230         Circé sortit en hâte, ouvrit la porte scintillante
                Et les pria d’entrer ; et tous ces grands fous de la suivre !
                Euryloque resta dehors, ayant flairé l’embûche.
                Elle les conduisit vers les sièges et les fauteuils ;       
                Puis, leur ayant battu fromage, farine et miel vert
235         Dans un vin de Pramnos, elle versa dans ce mélange
                Un philtre qui devait leur faire oublier la patrie,
                Le leur servit à boire et, les frappant de sa baguette,
                Alla les enfermer au fond de son étable à porcs.
                De ces porcs ils avaient la têt et la voix et les soies
240         Et le corps, mais l’esprit, en eux, était resté le même.
                Ainsi parqués, ils pleurnichaient, cependant que Circé
                Leur jetait à tous à manger glands, faînes et cornouilles,
                Qui sont la pâture ordinaire aux cochons qui se vautrent.
                Euryloque accourut en hâte au noir vaisseau rapide
245         Nous informer du triste sort qu’avaient subi les siens.
                Mais malgré son envie, il ne pouvait dire un seul mot,
                Tant le chagrin l’avait brisé ; ses yeux se remplissaient
                De larmes, et son cœur ne pensait plus qu’à sangloter.

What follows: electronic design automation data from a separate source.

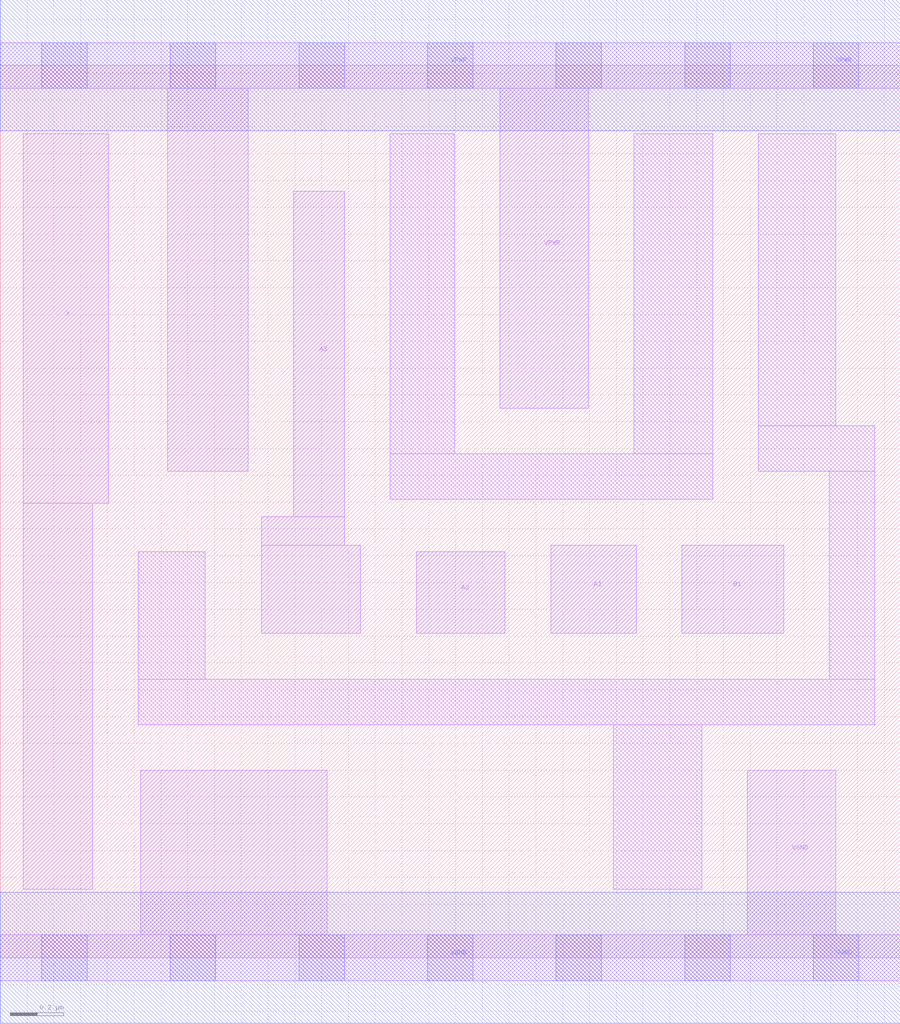
<source format=lef>
# Copyright 2020 The SkyWater PDK Authors
#
# Licensed under the Apache License, Version 2.0 (the "License");
# you may not use this file except in compliance with the License.
# You may obtain a copy of the License at
#
#     https://www.apache.org/licenses/LICENSE-2.0
#
# Unless required by applicable law or agreed to in writing, software
# distributed under the License is distributed on an "AS IS" BASIS,
# WITHOUT WARRANTIES OR CONDITIONS OF ANY KIND, either express or implied.
# See the License for the specific language governing permissions and
# limitations under the License.
#
# SPDX-License-Identifier: Apache-2.0

VERSION 5.7 ;
  NAMESCASESENSITIVE ON ;
  NOWIREEXTENSIONATPIN ON ;
  DIVIDERCHAR "/" ;
  BUSBITCHARS "[]" ;
UNITS
  DATABASE MICRONS 200 ;
END UNITS
MACRO sky130_fd_sc_lp__a31o_1
  CLASS CORE ;
  SOURCE USER ;
  FOREIGN sky130_fd_sc_lp__a31o_1 ;
  ORIGIN  0.000000  0.000000 ;
  SIZE  3.360000 BY  3.330000 ;
  SYMMETRY X Y R90 ;
  SITE unit ;
  PIN A1
    ANTENNAGATEAREA  0.315000 ;
    DIRECTION INPUT ;
    USE SIGNAL ;
    PORT
      LAYER li1 ;
        RECT 2.055000 1.210000 2.375000 1.540000 ;
    END
  END A1
  PIN A2
    ANTENNAGATEAREA  0.315000 ;
    DIRECTION INPUT ;
    USE SIGNAL ;
    PORT
      LAYER li1 ;
        RECT 1.555000 1.210000 1.885000 1.515000 ;
    END
  END A2
  PIN A3
    ANTENNAGATEAREA  0.315000 ;
    DIRECTION INPUT ;
    USE SIGNAL ;
    PORT
      LAYER li1 ;
        RECT 0.975000 1.210000 1.345000 1.540000 ;
        RECT 0.975000 1.540000 1.285000 1.645000 ;
        RECT 1.095000 1.645000 1.285000 2.860000 ;
    END
  END A3
  PIN B1
    ANTENNAGATEAREA  0.315000 ;
    DIRECTION INPUT ;
    USE SIGNAL ;
    PORT
      LAYER li1 ;
        RECT 2.545000 1.210000 2.925000 1.540000 ;
    END
  END B1
  PIN X
    ANTENNADIFFAREA  0.556500 ;
    DIRECTION OUTPUT ;
    USE SIGNAL ;
    PORT
      LAYER li1 ;
        RECT 0.085000 0.255000 0.345000 1.695000 ;
        RECT 0.085000 1.695000 0.405000 3.075000 ;
    END
  END X
  PIN VGND
    DIRECTION INOUT ;
    USE GROUND ;
    PORT
      LAYER li1 ;
        RECT 0.000000 -0.085000 3.360000 0.085000 ;
        RECT 0.525000  0.085000 1.220000 0.700000 ;
        RECT 2.790000  0.085000 3.120000 0.700000 ;
      LAYER mcon ;
        RECT 0.155000 -0.085000 0.325000 0.085000 ;
        RECT 0.635000 -0.085000 0.805000 0.085000 ;
        RECT 1.115000 -0.085000 1.285000 0.085000 ;
        RECT 1.595000 -0.085000 1.765000 0.085000 ;
        RECT 2.075000 -0.085000 2.245000 0.085000 ;
        RECT 2.555000 -0.085000 2.725000 0.085000 ;
        RECT 3.035000 -0.085000 3.205000 0.085000 ;
      LAYER met1 ;
        RECT 0.000000 -0.245000 3.360000 0.245000 ;
    END
  END VGND
  PIN VPWR
    DIRECTION INOUT ;
    USE POWER ;
    PORT
      LAYER li1 ;
        RECT 0.000000 3.245000 3.360000 3.415000 ;
        RECT 0.625000 1.815000 0.925000 3.245000 ;
        RECT 1.865000 2.050000 2.195000 3.245000 ;
      LAYER mcon ;
        RECT 0.155000 3.245000 0.325000 3.415000 ;
        RECT 0.635000 3.245000 0.805000 3.415000 ;
        RECT 1.115000 3.245000 1.285000 3.415000 ;
        RECT 1.595000 3.245000 1.765000 3.415000 ;
        RECT 2.075000 3.245000 2.245000 3.415000 ;
        RECT 2.555000 3.245000 2.725000 3.415000 ;
        RECT 3.035000 3.245000 3.205000 3.415000 ;
      LAYER met1 ;
        RECT 0.000000 3.085000 3.360000 3.575000 ;
    END
  END VPWR
  OBS
    LAYER li1 ;
      RECT 0.515000 0.870000 3.265000 1.040000 ;
      RECT 0.515000 1.040000 0.765000 1.515000 ;
      RECT 1.455000 1.710000 2.660000 1.880000 ;
      RECT 1.455000 1.880000 1.695000 3.075000 ;
      RECT 2.290000 0.255000 2.620000 0.870000 ;
      RECT 2.365000 1.880000 2.660000 3.075000 ;
      RECT 2.830000 1.815000 3.265000 1.985000 ;
      RECT 2.830000 1.985000 3.120000 3.075000 ;
      RECT 3.095000 1.040000 3.265000 1.815000 ;
  END
END sky130_fd_sc_lp__a31o_1

</source>
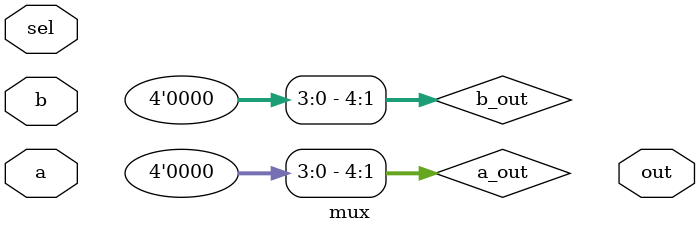
<source format=v>
module mux( 
input [4:0] a, b,
input sel,
output [4:0] out );
// When sel=0, assign a to out. 
// When sel=1, assign b to out. 
// When sel=2, assign a and b to out.

// Finally, output a and b.

reg [4:0] a_out;
reg [4:0] b_out;
assign a_out = a[sel];
assign b_out = b[sel];

endmodule

</source>
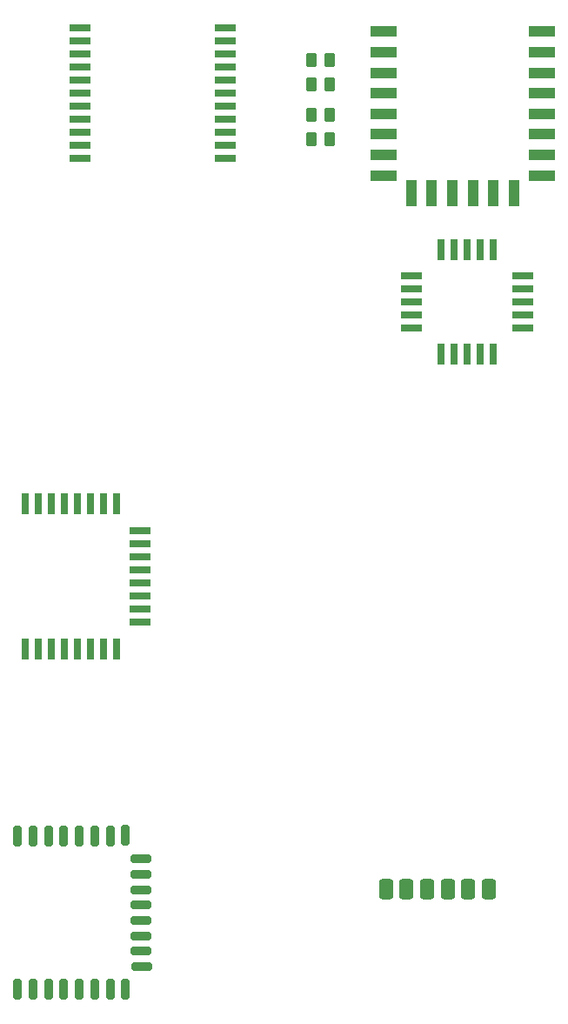
<source format=gbp>
G04 #@! TF.GenerationSoftware,KiCad,Pcbnew,7.0.7*
G04 #@! TF.CreationDate,2024-01-09T19:06:28-05:00*
G04 #@! TF.ProjectId,sensor_node,73656e73-6f72-45f6-9e6f-64652e6b6963,rev?*
G04 #@! TF.SameCoordinates,Original*
G04 #@! TF.FileFunction,Paste,Bot*
G04 #@! TF.FilePolarity,Positive*
%FSLAX46Y46*%
G04 Gerber Fmt 4.6, Leading zero omitted, Abs format (unit mm)*
G04 Created by KiCad (PCBNEW 7.0.7) date 2024-01-09 19:06:28*
%MOMM*%
%LPD*%
G01*
G04 APERTURE LIST*
G04 Aperture macros list*
%AMRoundRect*
0 Rectangle with rounded corners*
0 $1 Rounding radius*
0 $2 $3 $4 $5 $6 $7 $8 $9 X,Y pos of 4 corners*
0 Add a 4 corners polygon primitive as box body*
4,1,4,$2,$3,$4,$5,$6,$7,$8,$9,$2,$3,0*
0 Add four circle primitives for the rounded corners*
1,1,$1+$1,$2,$3*
1,1,$1+$1,$4,$5*
1,1,$1+$1,$6,$7*
1,1,$1+$1,$8,$9*
0 Add four rect primitives between the rounded corners*
20,1,$1+$1,$2,$3,$4,$5,0*
20,1,$1+$1,$4,$5,$6,$7,0*
20,1,$1+$1,$6,$7,$8,$9,0*
20,1,$1+$1,$8,$9,$2,$3,0*%
G04 Aperture macros list end*
%ADD10RoundRect,0.350000X-0.350000X0.650000X-0.350000X-0.650000X0.350000X-0.650000X0.350000X0.650000X0*%
%ADD11RoundRect,0.250000X0.262500X0.450000X-0.262500X0.450000X-0.262500X-0.450000X0.262500X-0.450000X0*%
%ADD12R,2.000000X0.700000*%
%ADD13R,0.700000X2.000000*%
%ADD14RoundRect,0.200000X0.200000X-0.800000X0.200000X0.800000X-0.200000X0.800000X-0.200000X-0.800000X0*%
%ADD15RoundRect,0.200000X-0.800000X-0.200000X0.800000X-0.200000X0.800000X0.200000X-0.800000X0.200000X0*%
%ADD16R,2.500000X1.100000*%
%ADD17R,1.100000X2.500000*%
G04 APERTURE END LIST*
D10*
X181750000Y-128050000D03*
X183750000Y-128050000D03*
X185750000Y-128050000D03*
X187750000Y-128050000D03*
X189750000Y-128050000D03*
X191750000Y-128050000D03*
D11*
X176300000Y-52700000D03*
X174475000Y-52700000D03*
X176300000Y-49750000D03*
X174475000Y-49750000D03*
X176287500Y-47350000D03*
X174462500Y-47350000D03*
X176287500Y-55100000D03*
X174462500Y-55100000D03*
D12*
X195050000Y-68350000D03*
X195050000Y-69620000D03*
X195050000Y-70890000D03*
X195050000Y-72160000D03*
X195050000Y-73430000D03*
D13*
X192200000Y-75950000D03*
X190930000Y-75950000D03*
X189660000Y-75950000D03*
X188390000Y-75950000D03*
X187120000Y-75950000D03*
D12*
X184250000Y-73480000D03*
X184250000Y-72210000D03*
X184250000Y-70940000D03*
X184250000Y-69670000D03*
X184250000Y-68400000D03*
D13*
X187120000Y-65850000D03*
X188390000Y-65850000D03*
X189660000Y-65850000D03*
X190930000Y-65850000D03*
X192200000Y-65850000D03*
X146650000Y-104650000D03*
X147920000Y-104650000D03*
X149190000Y-104650000D03*
X150460000Y-104650000D03*
X151730000Y-104650000D03*
X153000000Y-104650000D03*
X154270000Y-104650000D03*
X155540000Y-104650000D03*
D12*
X157800000Y-102030000D03*
X157800000Y-100760000D03*
X157800000Y-99490000D03*
X157800000Y-98220000D03*
X157800000Y-96950000D03*
X157800000Y-95680000D03*
X157800000Y-94410000D03*
X157800000Y-93140000D03*
D13*
X155540000Y-90550000D03*
X154270000Y-90550000D03*
X153000000Y-90550000D03*
X151730000Y-90550000D03*
X150460000Y-90550000D03*
X149190000Y-90550000D03*
X147920000Y-90550000D03*
X146650000Y-90550000D03*
D14*
X145900000Y-122850000D03*
X147400000Y-122850000D03*
X148900000Y-122850000D03*
X150400000Y-122850000D03*
X151900000Y-122850000D03*
X153400000Y-122850000D03*
X154900000Y-122850000D03*
X156400000Y-122800000D03*
D15*
X157900000Y-125100000D03*
X157900000Y-126600000D03*
X157900000Y-128100000D03*
X157900000Y-129600000D03*
X157900000Y-131100000D03*
X157900000Y-132600000D03*
X157900000Y-134100000D03*
X157950000Y-135600000D03*
D14*
X156400000Y-137800000D03*
X154900000Y-137800000D03*
X153400000Y-137800000D03*
X151900000Y-137800000D03*
X150400000Y-137800000D03*
X148900000Y-137800000D03*
X147400000Y-137800000D03*
X145900000Y-137800000D03*
D16*
X196900000Y-44600000D03*
X196900000Y-46600000D03*
X196900000Y-48600000D03*
X196900000Y-50600000D03*
X196900000Y-52600000D03*
X196900000Y-54600000D03*
X196900000Y-56600000D03*
X196900000Y-58600000D03*
X181500000Y-58600000D03*
X181500000Y-56600000D03*
X181500000Y-54600000D03*
X181500000Y-52600000D03*
X181500000Y-50600000D03*
X181500000Y-48600000D03*
X181500000Y-46600000D03*
X181500000Y-44600000D03*
D17*
X194210000Y-60300000D03*
X192210000Y-60300000D03*
X190210000Y-60300000D03*
X188210000Y-60300000D03*
X186210000Y-60300000D03*
X184210000Y-60300000D03*
D12*
X152000000Y-44212500D03*
X152000000Y-45482500D03*
X152000000Y-46752500D03*
X152000000Y-48022500D03*
X152000000Y-49292500D03*
X152000000Y-50562500D03*
X152000000Y-51832500D03*
X152000000Y-53102500D03*
X152000000Y-54372500D03*
X152000000Y-55642500D03*
X152000000Y-56912500D03*
X166100000Y-56912500D03*
X166100000Y-55642500D03*
X166100000Y-54372500D03*
X166100000Y-53102500D03*
X166100000Y-51832500D03*
X166100000Y-50562500D03*
X166100000Y-49292500D03*
X166100000Y-48022500D03*
X166100000Y-46752500D03*
X166100000Y-45482500D03*
X166100000Y-44212500D03*
M02*

</source>
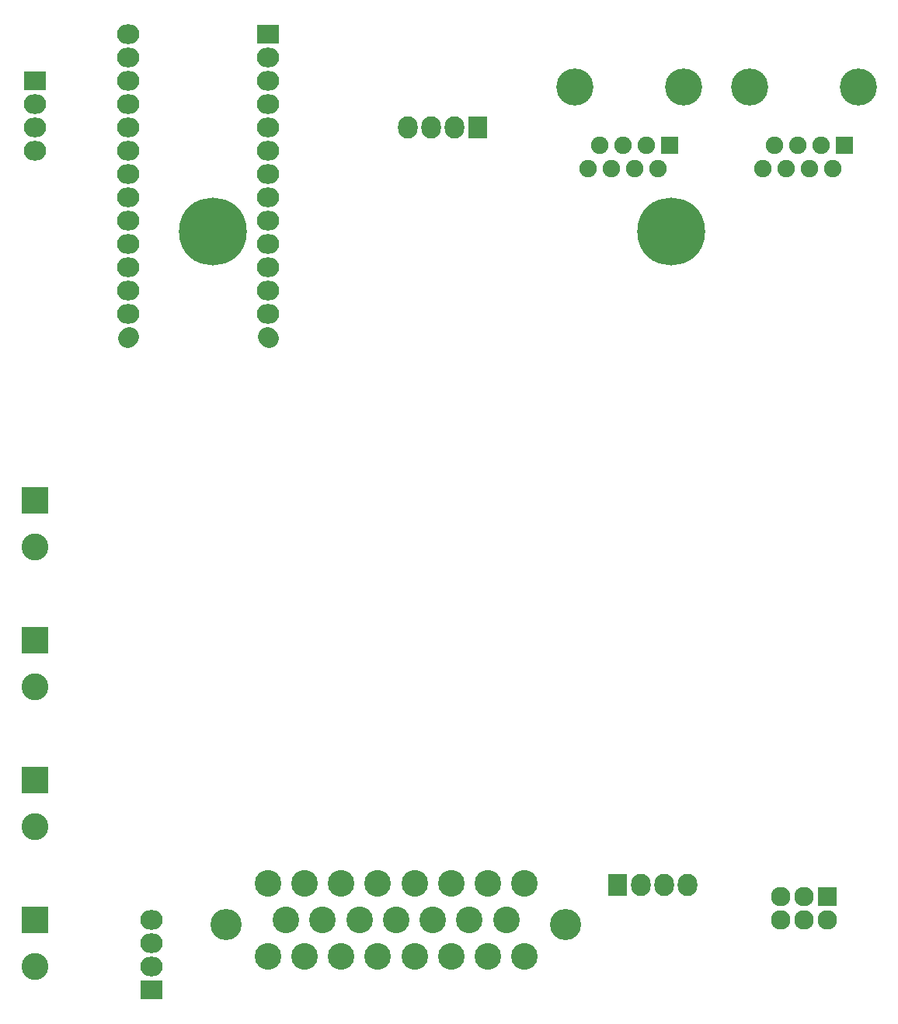
<source format=gbs>
G04 #@! TF.FileFunction,Soldermask,Bot*
%FSLAX46Y46*%
G04 Gerber Fmt 4.6, Leading zero omitted, Abs format (unit mm)*
G04 Created by KiCad (PCBNEW 4.0.3+e1-6302~38~ubuntu15.10.1-stable) date Thu Nov 17 07:24:37 2016*
%MOMM*%
%LPD*%
G01*
G04 APERTURE LIST*
%ADD10C,0.200000*%
%ADD11R,2.127200X2.432000*%
%ADD12O,2.127200X2.432000*%
%ADD13C,2.900000*%
%ADD14C,3.400000*%
%ADD15C,4.049980*%
%ADD16R,1.901140X1.901140*%
%ADD17C,1.901140*%
%ADD18R,2.940000X2.940000*%
%ADD19C,2.940000*%
%ADD20R,2.432000X2.127200*%
%ADD21O,2.432000X2.127200*%
%ADD22R,2.127200X2.127200*%
%ADD23O,2.127200X2.127200*%
%ADD24C,2.127200*%
%ADD25C,7.400000*%
%ADD26C,1.000000*%
G04 APERTURE END LIST*
D10*
D11*
X97820000Y-75120000D03*
D12*
X95280000Y-75120000D03*
X92740000Y-75120000D03*
X90200000Y-75120000D03*
D13*
X74930000Y-157480000D03*
X78930000Y-157480000D03*
X82930000Y-157480000D03*
X86930000Y-157480000D03*
X90930000Y-157480000D03*
X94930000Y-157480000D03*
X98930000Y-157480000D03*
X102930000Y-157480000D03*
X100930000Y-161480000D03*
X96930000Y-161480000D03*
X92930000Y-161480000D03*
X88930000Y-161480000D03*
X84930000Y-161480000D03*
X80930000Y-161480000D03*
X76930000Y-161480000D03*
X74930000Y-165480000D03*
X78930000Y-165480000D03*
X82930000Y-165480000D03*
X86930000Y-165480000D03*
X90930000Y-165480000D03*
X94930000Y-165480000D03*
X98930000Y-165480000D03*
X102930000Y-165480000D03*
D14*
X70430000Y-161980000D03*
X107430000Y-161980000D03*
D15*
X127441480Y-70675000D03*
X139310900Y-70675000D03*
D16*
X137825000Y-77025000D03*
D17*
X136555000Y-79565000D03*
X135285000Y-77025000D03*
X134015000Y-79565000D03*
X132745000Y-77025000D03*
X131475000Y-79565000D03*
X130205000Y-77025000D03*
X128935000Y-79565000D03*
D15*
X108391480Y-70675000D03*
X120260900Y-70675000D03*
D16*
X118775000Y-77025000D03*
D17*
X117505000Y-79565000D03*
X116235000Y-77025000D03*
X114965000Y-79565000D03*
X113695000Y-77025000D03*
X112425000Y-79565000D03*
X111155000Y-77025000D03*
X109885000Y-79565000D03*
D18*
X49560000Y-161480000D03*
D19*
X49560000Y-166560000D03*
D18*
X49560000Y-131000000D03*
D19*
X49560000Y-136080000D03*
D18*
X49560000Y-146240000D03*
D19*
X49560000Y-151320000D03*
D11*
X113060000Y-157670000D03*
D12*
X115600000Y-157670000D03*
X118140000Y-157670000D03*
X120680000Y-157670000D03*
D20*
X62260000Y-169100000D03*
D21*
X62260000Y-166560000D03*
X62260000Y-164020000D03*
X62260000Y-161480000D03*
D18*
X49560000Y-115760000D03*
D19*
X49560000Y-120840000D03*
D22*
X135920000Y-158940000D03*
D23*
X135920000Y-161480000D03*
X133380000Y-158940000D03*
X133380000Y-161480000D03*
X130840000Y-158940000D03*
X130840000Y-161480000D03*
D20*
X74960000Y-64960000D03*
D21*
X74960000Y-67500000D03*
X74960000Y-70040000D03*
X74960000Y-72580000D03*
X74960000Y-75120000D03*
X74960000Y-77660000D03*
X74960000Y-80200000D03*
X74960000Y-82740000D03*
X74960000Y-85280000D03*
X74960000Y-87820000D03*
X74960000Y-90360000D03*
X74960000Y-92900000D03*
D24*
X74852237Y-97872237D02*
X75067763Y-98087763D01*
X59612237Y-98087763D02*
X59827763Y-97872237D01*
D21*
X59720000Y-92900000D03*
X59720000Y-90360000D03*
X59720000Y-87820000D03*
X59720000Y-85280000D03*
X59720000Y-82740000D03*
X59720000Y-80200000D03*
X59720000Y-77660000D03*
X59720000Y-75120000D03*
X59720000Y-72580000D03*
X59720000Y-70040000D03*
X59720000Y-67500000D03*
X59720000Y-64960000D03*
X74960000Y-95440000D03*
X59720000Y-95440000D03*
D20*
X49560000Y-70040000D03*
D21*
X49560000Y-72580000D03*
X49560000Y-75120000D03*
X49560000Y-77660000D03*
D25*
X68930000Y-86480000D03*
D26*
X71555000Y-86480000D03*
X70786155Y-88336155D03*
X68930000Y-89105000D03*
X67073845Y-88336155D03*
X66305000Y-86480000D03*
X67073845Y-84623845D03*
X68930000Y-83855000D03*
X70786155Y-84623845D03*
D25*
X118930000Y-86480000D03*
D26*
X121555000Y-86480000D03*
X120786155Y-88336155D03*
X118930000Y-89105000D03*
X117073845Y-88336155D03*
X116305000Y-86480000D03*
X117073845Y-84623845D03*
X118930000Y-83855000D03*
X120786155Y-84623845D03*
M02*

</source>
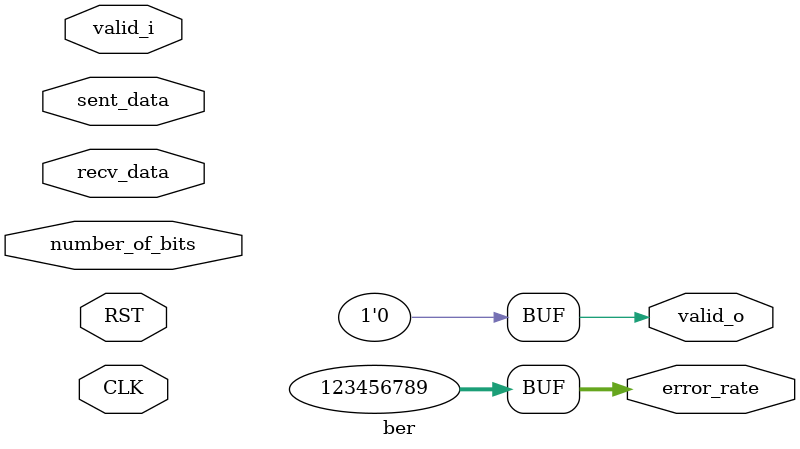
<source format=v>

module ber
  (
   input         CLK,
   input         RST,

   input         valid_i,
   input [7:0]   sent_data,
   input [7:0]   recv_data,
   input [3:0]   number_of_bits,

   output        valid_o, 
   output [31:0] error_rate
   );
   
   assign valid_o = 1'b0;
   assign error_rate = 123456789;

endmodule

</source>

                Mais lorsque, stupéfaits, nous l’eûmes tous interrogé,
250         Il finit par nous raconter la perte de ses gens :
                « Nous avions, sur ton ordre, atteint les chênes, noble Ulysse,
                Lorsque, au fond d’un vallon, nous trouvâmes un beau palais,
                Bâti de pierres lisses, dans un étroit découvert.
                Là, tissant au métier, quelqu’un chantait à pleine voix,
255         Femme ou déesse. Alors nous criâmes notre appel.
                Elle sortit en hâte, ouvrit la porte scintillante
Et nous pria d’entrer, et tous ces grands fous de la suivre !
Moi seul j’étais resté dehors, ayant flairé l’embûche.
La troupe entière a disparu, aucun n’est ressorti ;
260         Pourtant je suis resté longtemps à guetter leur venue. »
                Alors, accrochant sur mon dos mon grand glaive de bronze,
                Garni de clous d’argent, ainsi que mon arc et mes flèches,
                J’invitai Euryloque à me guider jusque là-bas.
                Mais lui, prenant à deux mains mes genoux, me supplia
265         Et dit ces mots ailés, entrecoupés de lourds sanglots :
                « Ne m’y oblige pas, enfant de Zeus ; repars sans moi.
                Je sais que tu pourras revenir ni ramener
                Aucun des tiens. Ah ! fuyons au plus vite avec les autres ;
                De la sorte on échappera peut-être au jour fatal. »
270         À ces mots, je pris la parole et je lui répondis :
                « Reste ici donc, Euryloque, à l’endroit où tu es,
                À boire et à manger au flanc de notre noir vaisseau.
                Moi, je m’en vais, car le devoir impérieux m’appelle. »
                Sur ce, je m’éloignai de mon navire et de la mer.